Alexander Calder
These two monumental—indeed, gigantic—sculptures, Big, Big Black, 1957 (a mobile) and Spunk of the Monk, 1964 (a stabile), show the heroic possibilities of a master’s late style. It is as though Alexander Calder were epitomizing himself for posterity: offering allegorical self-representations as well as symbols of his artistic ambition. But this personalized rhetoric is deceptive: these works are not inviting. They give the lie to Calder’s supposed coyness and humor. He has constructed two uncanny, inhospitable spaces—forbidden zones that show abstraction’s power to evoke a sense of the inhuman absolute.
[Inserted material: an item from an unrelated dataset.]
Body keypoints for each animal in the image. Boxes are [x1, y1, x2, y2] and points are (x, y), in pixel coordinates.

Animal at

The sculptures are, to an extent, “creaturely,” as many of Calder’s works are. The mobile evokes a flock of birds, the stabile a spider. (Soaring into space and creating an intricate spatial web, they simultaneously effect what the best abstraction achieves.) They also have the signature abandoned, skeletal look of a Calder. This look is too little noticed, despite being the source of his expressive depth; here it is blatant, no longer masked by color. And, like all Calder’s sculptures, they celebrate and streamline the planar Modernism of Joan Miró and Pablo Picasso. But they make something malevolent and threatening out of it. Calder’s sculptures have been viewed as impish constructions, but these two have a persecutory character, as though they were omnivorous machine-monsters ready to consume anything that crossed their paths. At the same time, their edginess, heightened by their blackness—they literally bristle with shark-fin edges—suggests that they might personify massive attacks of anxiety.
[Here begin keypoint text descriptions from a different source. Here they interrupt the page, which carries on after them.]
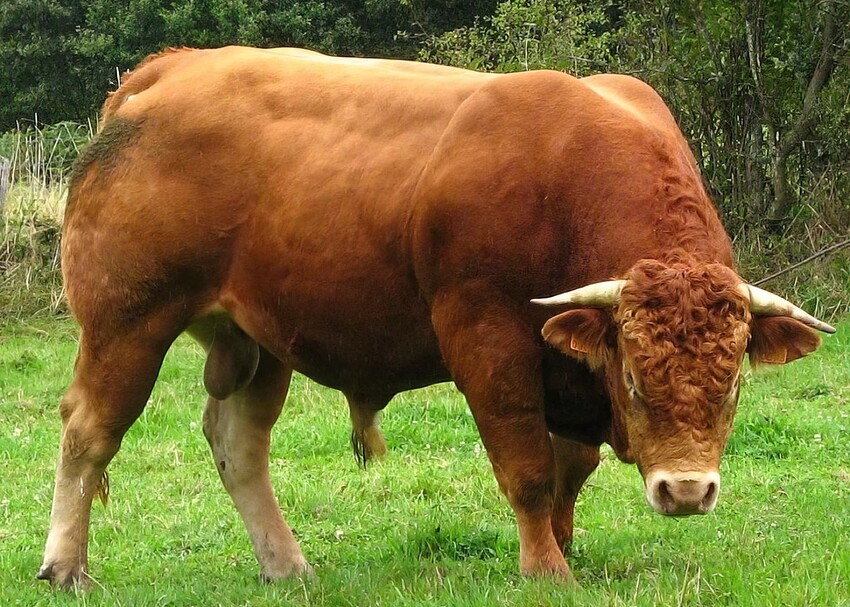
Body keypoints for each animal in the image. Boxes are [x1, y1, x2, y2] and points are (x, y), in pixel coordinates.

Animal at [38, 46, 834, 588]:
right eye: (637, 379)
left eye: (734, 383)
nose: (688, 491)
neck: (568, 178)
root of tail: (171, 70)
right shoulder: (488, 340)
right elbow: (529, 467)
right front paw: (546, 568)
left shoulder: (568, 363)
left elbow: (571, 468)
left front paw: (565, 544)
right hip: (126, 323)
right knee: (88, 431)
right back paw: (65, 565)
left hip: (257, 339)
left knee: (238, 444)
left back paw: (287, 565)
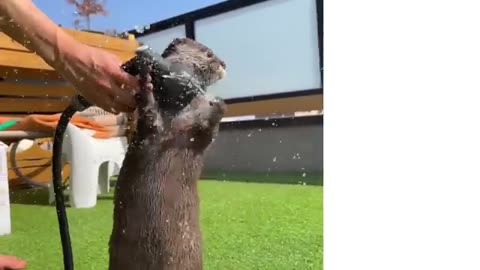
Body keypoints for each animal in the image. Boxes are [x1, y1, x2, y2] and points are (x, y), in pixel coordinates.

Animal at [108, 38, 227, 270]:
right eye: (209, 54)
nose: (224, 63)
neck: (179, 116)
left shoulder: (197, 137)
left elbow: (208, 131)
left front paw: (219, 103)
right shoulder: (150, 129)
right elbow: (149, 114)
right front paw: (145, 84)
Esthetically, they are remarkable for the way they nervously spread over space, with a certain erratic lyricism, and at the same time seem self-contained and perfectly balanced. They arc also remarkable for their economy of means—“biomorphic” planes in Big, Big Black and “bow legs” in Spunk of the Monk—and for the relational mileage Calder gets out of them. In the former work the linkages add an air of technical delicacy, as do the “toes” on which the latter stands. Indeed, both have a special sense of balance, even as they are made all the more dramatic, stark, and mysterious by the gallery’s white walls, which function as a ground. At the same time, they challenge this ground, destabilizing the architecture they inhabit by their movement, whether literal or implied. They seem to have just stepped out of it, unexpectedly, becoming a kind of architecture themselves, that is, an open structure emblematic of a frontier mentality. In their contradictoriness and self-contradictoriness, they also stand—or float—on a frontier of feeling.